--- WHAT THE EXERCISE ASKS ---
Take the data below and write it out exactly, except for the pictures.

--- SUPPLIED MATERIAL ---
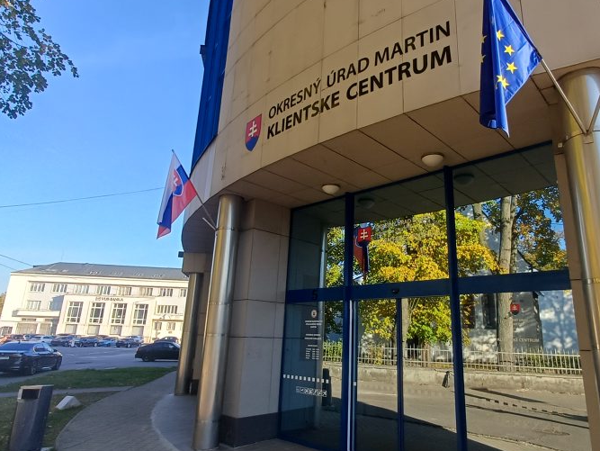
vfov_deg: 56.9
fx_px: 416
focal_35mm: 24
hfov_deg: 71.1
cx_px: 345
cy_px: 225
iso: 40
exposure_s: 1/365
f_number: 2.2
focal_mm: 1.64
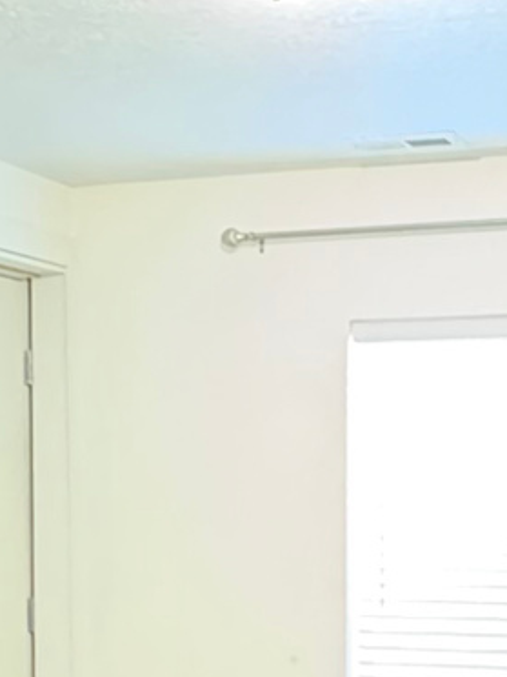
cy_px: 593
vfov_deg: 24.7
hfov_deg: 19.0
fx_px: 1504
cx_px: 383
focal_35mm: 77
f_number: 2.2
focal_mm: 2.22
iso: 5000
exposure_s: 1/13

--- SOLVED PROBLEM ---
vfov_deg: 56.9
fx_px: 416
focal_35mm: 24
hfov_deg: 71.1
cx_px: 345
cy_px: 225
iso: 40
exposure_s: 1/365
f_number: 2.2
focal_mm: 1.64
cy_px: 593
vfov_deg: 24.7
hfov_deg: 19.0
fx_px: 1504
cx_px: 383
focal_35mm: 77
f_number: 2.2
focal_mm: 2.22
iso: 5000
exposure_s: 1/13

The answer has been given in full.